- Reign: c. 1822 – 1842
- Predecessor: Muhammad Umar Khan
- Successor: Shir Ali Khan
- Born: c. 1808 Kokand
- Died: c. 1842 Kokand
- Father: Muhammad Umar Khan
- Mother: Mohlaroyim
- Religion: Islam

= Muhammad Ali Khan (Kokand) =

Muhammad Ali Khan (Note: Chagatai and ), commonly referred to as Madali Khan, was the official Khan of Kokand from c. 1822 to 1842. He became the official ruler of Kokand at the age of 14 after his father Muhammad Umar Khan died of an illness in 1822, although some sources claim his mother Mohlaroyim was really in charge due to Madali's young age and inexperience.

== Policies ==
Madali tried to live up to his father's legacy as khan, in doing so he took measures to improve the khanate's economy and had a large madrassa constructed. During his reign the empire spanned across the Pamir mountains, Khujand, Tashkent, Kashgar, to Southern Kazakhstan. He maintained diplomatic relations with Russia, the Ottoman Empire, the Khanate of Khiva, and the Emirate of Bukhara.

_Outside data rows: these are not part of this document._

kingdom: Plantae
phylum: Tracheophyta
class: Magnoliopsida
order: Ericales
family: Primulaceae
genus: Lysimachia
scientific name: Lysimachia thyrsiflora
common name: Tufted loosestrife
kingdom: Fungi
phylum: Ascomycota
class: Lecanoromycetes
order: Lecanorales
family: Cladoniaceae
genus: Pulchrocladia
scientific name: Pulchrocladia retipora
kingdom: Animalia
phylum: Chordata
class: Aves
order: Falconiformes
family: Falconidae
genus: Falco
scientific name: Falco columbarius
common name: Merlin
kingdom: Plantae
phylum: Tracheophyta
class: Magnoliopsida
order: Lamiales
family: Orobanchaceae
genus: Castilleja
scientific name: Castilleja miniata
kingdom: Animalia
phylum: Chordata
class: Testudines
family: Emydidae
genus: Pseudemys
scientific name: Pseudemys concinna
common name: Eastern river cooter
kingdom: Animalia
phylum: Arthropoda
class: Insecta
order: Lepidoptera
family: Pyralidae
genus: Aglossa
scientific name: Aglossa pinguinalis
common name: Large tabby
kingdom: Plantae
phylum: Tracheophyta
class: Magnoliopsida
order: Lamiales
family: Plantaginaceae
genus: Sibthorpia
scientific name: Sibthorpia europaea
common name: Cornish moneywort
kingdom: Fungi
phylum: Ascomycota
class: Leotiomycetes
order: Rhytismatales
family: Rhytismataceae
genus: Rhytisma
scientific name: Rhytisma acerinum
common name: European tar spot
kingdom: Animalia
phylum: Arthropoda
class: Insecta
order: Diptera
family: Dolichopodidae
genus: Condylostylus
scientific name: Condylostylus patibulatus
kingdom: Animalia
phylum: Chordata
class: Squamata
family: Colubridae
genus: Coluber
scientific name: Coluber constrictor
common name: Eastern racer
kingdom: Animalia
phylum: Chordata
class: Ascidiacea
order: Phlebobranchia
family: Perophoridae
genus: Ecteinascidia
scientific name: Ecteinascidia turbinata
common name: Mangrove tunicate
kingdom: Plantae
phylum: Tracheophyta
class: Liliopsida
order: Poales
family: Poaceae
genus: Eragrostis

== Relations with Bukhara and downfall ==
The Bukhara - Kokand Wars initiated in 1839 when Kokand built a fort close to Bukhara. In the wars, the emir of Bukhara Nasrullah Khan took over Istaravshan and Khojend, forced Kokand to pay a large amount of tribute, and recognize Nasrullah as lord. Muhammad Ali Khan was able to escape to Margilan but then the city was captured by Nasrullah Khan. He was later killed by Nasrullah, along with the rest of his family including his mother, sons, and brothers. The occupation of Kokand did not last long and Bukhari forces were exiled two months after the massacre in Margilan.